TLM: You came up with a novel solution – getting your then girlfriend’s friends to chant it out in the studio!
RPJ: That’s right, I didn’t think singing it was a good idea at all!
TLM: You also played almost every instrument on it and did most of the vocals.
RPJ: Yes, most of it’s me.
TLM: Not only did you go from session musician, to composer to artist, you then got into engineering. I believe this was forced on you because you’d book sessions for late at night, because it was cheaper, but then find that the engineer would fall asleep on you!
RPJ: People say “why did you want to play all of the instruments and engineer it and do all the rest of the stuff?” I’d say it’s not an ego thing, but in the beginning, I couldn’t afford to pay somebody! But I didn’t want be one of those people who’d say ‘I wanted to have a demo tape, but somebody didn’t do this, so I couldn’t get it together.’ People didn’t want to hear that so, I had to do everything myself, at least in the beginning.
Ray Parker Jr © and courtesy Ray Parker Jr
TLM: You built a home studio with engineer Reggie Dozier
RPJ: We wired it ourselves. I had to give Reggie my colour TV to finish it! He was doing it for free, but it was a bigger job than he’d envisioned. He was looking at my new colour TV and saying, “this is a lot more work than I thought.” Reggie just lived down the street so he was round mine all the time and we were sitting up late for weeks, soldering, putting all joints together and all kinds of stuff. So I said “Well, take my colour TV!” And we got it done.
TLM: Having your own studio must have liberated you in terms of recording
RPJ: Exactly. By then, I had written songs with a lot of people, Barry White, Chaka Khan and others. In order to get your record right, there’s a lot of experimentation. So to be able to sit at home with your own studio and try out different ideas; that’s it right there.
TLM: You also created Ameraycan studios, which was (and still is) a very successful operation.
RPJ: It came about when I was selling one of my houses and moving into a condo and needed somewhere to put the studio. So I built a small room in North Hollywood and it ended up being two SSL [Solid State Logic] rooms by the time I got done and I still ended up going home and recording! I rented that studio out and built another one at home. I had that place for about twenty years then I sold it to Paramount.
TLM: One of the artists who recorded there was Randy Hall. How did you two meet and what attracted him to you?
RPJ: Randy Hall was a talented guy. When he came from Chicago, he gave me a demo tape with about twenty songs and I loved all of them. I thought the lyrics and stuff were incredible. We got him a record deal on MCA. When I go on tour now, Randy Hall’s playing with me. We’re still friends and we still hang out.
TLM: During the sessions for Love You Like A Stranger, Miles asked Randy and [album co-producer] Zane Giles to work with him on his first album for Warner Bros. Were you around during those sessions?

* _DATASET RECORDS_
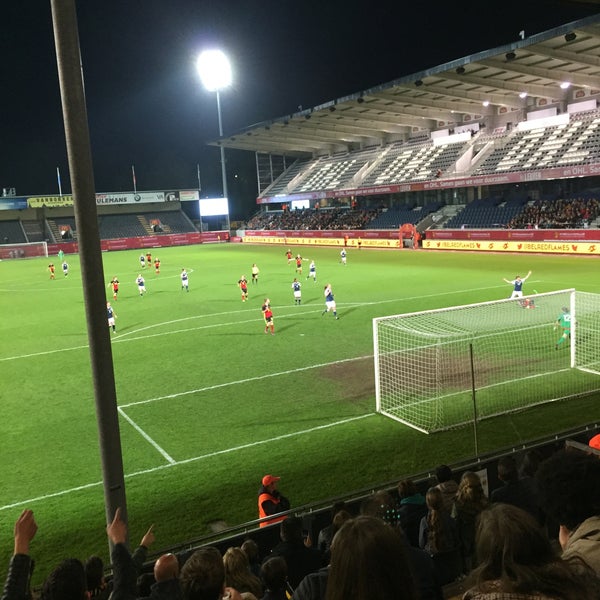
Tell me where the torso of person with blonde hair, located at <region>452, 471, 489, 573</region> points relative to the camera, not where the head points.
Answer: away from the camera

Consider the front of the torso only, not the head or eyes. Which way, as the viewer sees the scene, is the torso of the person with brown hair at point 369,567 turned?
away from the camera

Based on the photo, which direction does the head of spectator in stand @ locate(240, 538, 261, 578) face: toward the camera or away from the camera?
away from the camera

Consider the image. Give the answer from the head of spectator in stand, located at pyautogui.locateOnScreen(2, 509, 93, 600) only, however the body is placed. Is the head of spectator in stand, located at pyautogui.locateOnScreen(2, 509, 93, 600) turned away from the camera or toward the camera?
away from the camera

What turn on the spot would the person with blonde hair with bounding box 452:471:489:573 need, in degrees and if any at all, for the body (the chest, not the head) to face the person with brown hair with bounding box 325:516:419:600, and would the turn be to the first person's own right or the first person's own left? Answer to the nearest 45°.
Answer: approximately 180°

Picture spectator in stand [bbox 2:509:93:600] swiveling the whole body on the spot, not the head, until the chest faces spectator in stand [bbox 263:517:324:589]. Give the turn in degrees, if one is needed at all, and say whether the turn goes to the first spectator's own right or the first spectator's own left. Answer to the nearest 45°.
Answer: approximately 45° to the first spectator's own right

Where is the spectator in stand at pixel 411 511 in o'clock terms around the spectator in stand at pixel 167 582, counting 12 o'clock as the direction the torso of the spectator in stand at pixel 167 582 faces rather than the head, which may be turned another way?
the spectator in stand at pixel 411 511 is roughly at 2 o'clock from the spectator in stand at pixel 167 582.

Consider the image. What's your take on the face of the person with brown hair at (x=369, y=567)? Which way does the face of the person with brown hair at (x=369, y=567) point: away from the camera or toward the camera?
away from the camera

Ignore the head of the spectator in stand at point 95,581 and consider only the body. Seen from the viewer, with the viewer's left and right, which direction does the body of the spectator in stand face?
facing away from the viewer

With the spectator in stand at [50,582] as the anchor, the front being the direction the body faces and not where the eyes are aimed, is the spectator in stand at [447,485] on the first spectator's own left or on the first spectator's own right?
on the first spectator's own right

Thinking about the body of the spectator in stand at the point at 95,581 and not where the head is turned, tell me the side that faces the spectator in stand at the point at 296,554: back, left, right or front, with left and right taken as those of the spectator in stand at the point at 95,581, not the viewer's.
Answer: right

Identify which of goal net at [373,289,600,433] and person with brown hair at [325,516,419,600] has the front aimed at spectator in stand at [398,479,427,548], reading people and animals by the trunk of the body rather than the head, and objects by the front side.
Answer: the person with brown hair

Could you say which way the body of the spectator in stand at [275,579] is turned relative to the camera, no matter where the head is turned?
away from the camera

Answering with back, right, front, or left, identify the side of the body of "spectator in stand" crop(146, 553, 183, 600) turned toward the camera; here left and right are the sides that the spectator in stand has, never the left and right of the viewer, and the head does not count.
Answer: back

--

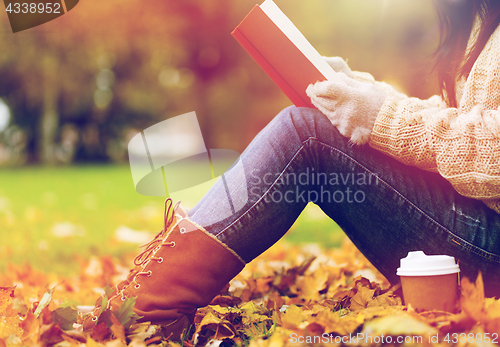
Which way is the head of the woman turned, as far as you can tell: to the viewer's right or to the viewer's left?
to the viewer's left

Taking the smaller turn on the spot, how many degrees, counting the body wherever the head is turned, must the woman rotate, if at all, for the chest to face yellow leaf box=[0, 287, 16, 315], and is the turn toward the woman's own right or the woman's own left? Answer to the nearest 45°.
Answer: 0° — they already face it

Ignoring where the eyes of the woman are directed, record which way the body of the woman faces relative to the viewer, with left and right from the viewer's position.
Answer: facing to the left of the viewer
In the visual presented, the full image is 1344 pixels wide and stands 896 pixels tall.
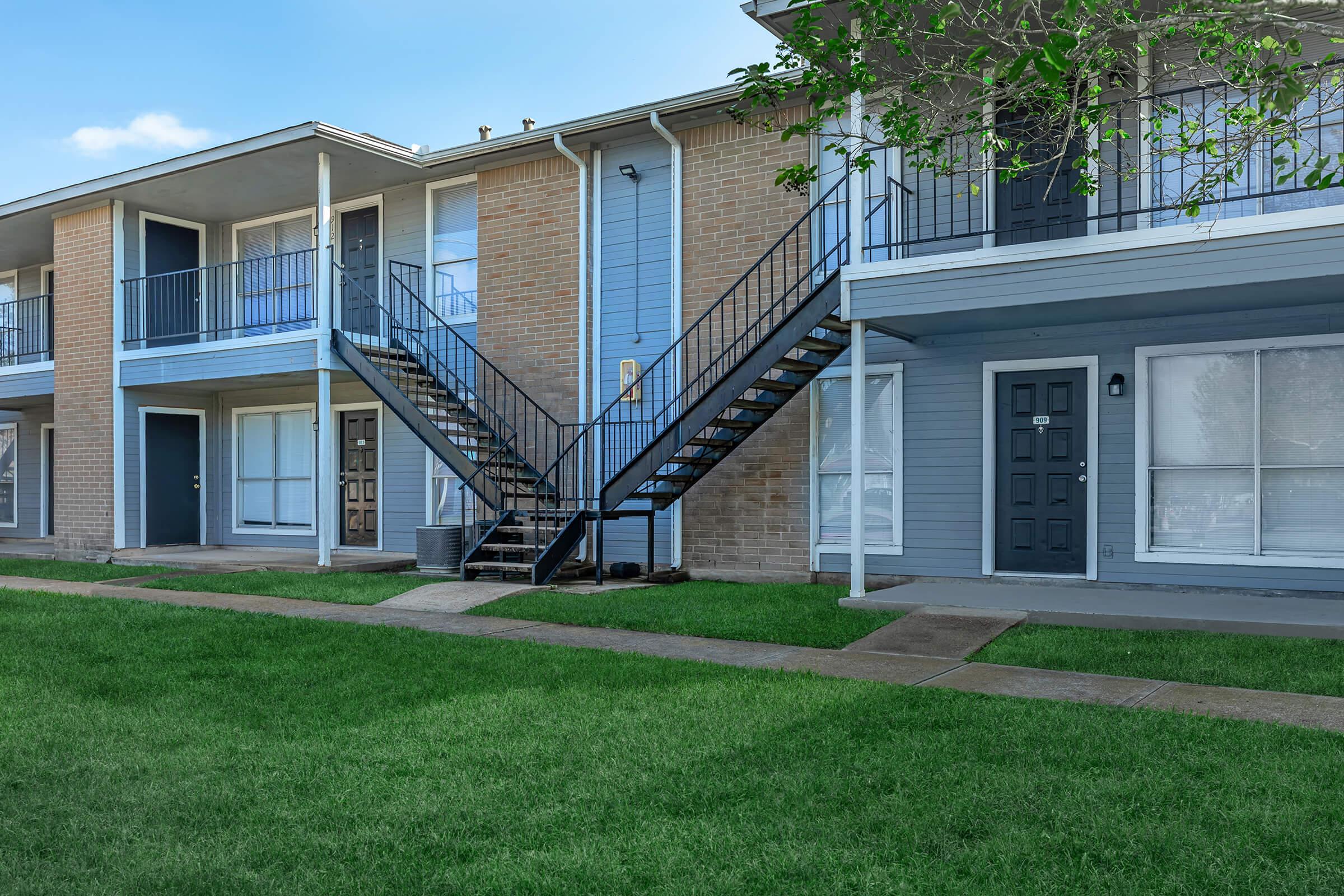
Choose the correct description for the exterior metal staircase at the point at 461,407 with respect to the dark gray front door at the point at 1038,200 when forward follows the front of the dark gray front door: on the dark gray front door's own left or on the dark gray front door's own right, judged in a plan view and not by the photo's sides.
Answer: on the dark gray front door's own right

...

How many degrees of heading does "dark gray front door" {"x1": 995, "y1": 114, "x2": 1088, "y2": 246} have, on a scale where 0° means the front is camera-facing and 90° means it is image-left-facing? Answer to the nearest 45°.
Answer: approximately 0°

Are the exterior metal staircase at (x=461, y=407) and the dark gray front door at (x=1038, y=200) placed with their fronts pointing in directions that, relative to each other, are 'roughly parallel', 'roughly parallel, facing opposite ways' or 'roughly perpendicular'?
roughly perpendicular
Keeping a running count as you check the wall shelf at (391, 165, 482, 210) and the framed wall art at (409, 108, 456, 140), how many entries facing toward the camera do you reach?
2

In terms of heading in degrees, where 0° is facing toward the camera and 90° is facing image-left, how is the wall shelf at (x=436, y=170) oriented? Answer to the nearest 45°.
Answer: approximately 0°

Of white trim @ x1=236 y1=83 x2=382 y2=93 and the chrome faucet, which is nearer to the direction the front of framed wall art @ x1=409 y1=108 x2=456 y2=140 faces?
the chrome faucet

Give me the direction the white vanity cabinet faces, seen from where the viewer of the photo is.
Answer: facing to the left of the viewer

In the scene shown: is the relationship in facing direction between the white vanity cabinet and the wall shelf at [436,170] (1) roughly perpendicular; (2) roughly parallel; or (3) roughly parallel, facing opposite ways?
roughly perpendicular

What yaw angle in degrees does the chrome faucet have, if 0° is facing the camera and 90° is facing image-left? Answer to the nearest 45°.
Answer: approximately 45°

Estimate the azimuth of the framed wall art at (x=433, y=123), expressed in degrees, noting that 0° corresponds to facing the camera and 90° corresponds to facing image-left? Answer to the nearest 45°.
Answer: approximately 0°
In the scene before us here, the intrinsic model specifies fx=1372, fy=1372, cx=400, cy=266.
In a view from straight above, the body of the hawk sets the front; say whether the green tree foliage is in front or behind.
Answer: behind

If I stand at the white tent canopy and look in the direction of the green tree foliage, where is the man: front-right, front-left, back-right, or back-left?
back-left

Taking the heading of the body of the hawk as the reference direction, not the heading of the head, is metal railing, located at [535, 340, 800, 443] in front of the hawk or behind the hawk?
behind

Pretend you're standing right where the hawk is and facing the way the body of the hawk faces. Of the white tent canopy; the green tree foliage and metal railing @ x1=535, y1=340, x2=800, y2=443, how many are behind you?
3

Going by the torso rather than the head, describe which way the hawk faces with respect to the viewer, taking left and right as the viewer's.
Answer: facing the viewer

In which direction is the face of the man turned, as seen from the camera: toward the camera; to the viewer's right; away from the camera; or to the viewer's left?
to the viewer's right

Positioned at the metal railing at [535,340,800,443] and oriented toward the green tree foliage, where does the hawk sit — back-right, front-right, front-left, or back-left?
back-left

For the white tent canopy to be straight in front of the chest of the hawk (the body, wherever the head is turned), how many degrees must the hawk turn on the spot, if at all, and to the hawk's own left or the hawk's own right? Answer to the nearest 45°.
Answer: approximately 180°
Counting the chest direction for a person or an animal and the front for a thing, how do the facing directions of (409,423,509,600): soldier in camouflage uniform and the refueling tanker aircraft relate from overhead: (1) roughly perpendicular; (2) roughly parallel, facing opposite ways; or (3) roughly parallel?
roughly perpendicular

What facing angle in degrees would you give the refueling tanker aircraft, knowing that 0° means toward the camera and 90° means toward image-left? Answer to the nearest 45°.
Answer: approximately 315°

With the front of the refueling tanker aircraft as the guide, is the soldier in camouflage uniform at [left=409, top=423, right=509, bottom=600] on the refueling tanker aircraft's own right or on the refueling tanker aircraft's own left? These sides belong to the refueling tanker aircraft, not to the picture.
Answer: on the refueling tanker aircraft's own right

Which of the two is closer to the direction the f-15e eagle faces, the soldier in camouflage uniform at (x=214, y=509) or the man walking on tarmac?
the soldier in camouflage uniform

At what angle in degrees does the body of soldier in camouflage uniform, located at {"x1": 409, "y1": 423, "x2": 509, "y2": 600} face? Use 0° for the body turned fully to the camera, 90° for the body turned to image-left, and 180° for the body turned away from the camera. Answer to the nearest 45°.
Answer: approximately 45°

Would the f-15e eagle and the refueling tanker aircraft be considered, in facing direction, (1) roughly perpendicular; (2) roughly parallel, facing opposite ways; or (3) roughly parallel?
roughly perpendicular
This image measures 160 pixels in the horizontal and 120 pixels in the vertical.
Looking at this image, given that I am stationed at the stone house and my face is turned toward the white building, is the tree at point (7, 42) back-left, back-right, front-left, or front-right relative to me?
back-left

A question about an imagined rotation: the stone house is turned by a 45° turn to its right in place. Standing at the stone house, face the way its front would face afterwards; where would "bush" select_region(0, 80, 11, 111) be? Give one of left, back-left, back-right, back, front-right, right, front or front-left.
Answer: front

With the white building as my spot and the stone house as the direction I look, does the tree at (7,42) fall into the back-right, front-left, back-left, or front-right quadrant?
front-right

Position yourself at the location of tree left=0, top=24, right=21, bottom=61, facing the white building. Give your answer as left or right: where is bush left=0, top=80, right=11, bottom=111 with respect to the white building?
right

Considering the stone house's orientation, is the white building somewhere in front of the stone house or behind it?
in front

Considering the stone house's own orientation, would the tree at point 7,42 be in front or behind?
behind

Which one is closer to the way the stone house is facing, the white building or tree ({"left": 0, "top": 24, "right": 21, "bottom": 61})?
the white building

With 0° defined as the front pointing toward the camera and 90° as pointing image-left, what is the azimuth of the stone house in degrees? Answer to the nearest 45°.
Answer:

* _WHAT YOU NEED TO DO_
A - Rewrite the paragraph in the interview extract that begins "It came about when I was selling" as a short list, keeping its main facts.
B - In the interview extract, what reasons does Ray Parker Jr give for doing everything himself at first, from playing the instruments to engineering?

* _WRITTEN ANSWERS_
A -
- The studio came about when he was selling a house, moving into a condo and needing somewhere to put his studio.
- He built a small room in North Hollywood, which grew into two SSL (Solid State Logic) rooms.
- He still ended up recording at home, so he rented that studio out and built another one at home.
- He had the place for about twenty years and then sold it to Paramount.

B - He says it was not an ego thing. In the beginning he could not afford to pay anyone. He also did not want to be someone who blamed others for failing to get a demo tape together, because people did not want to hear that.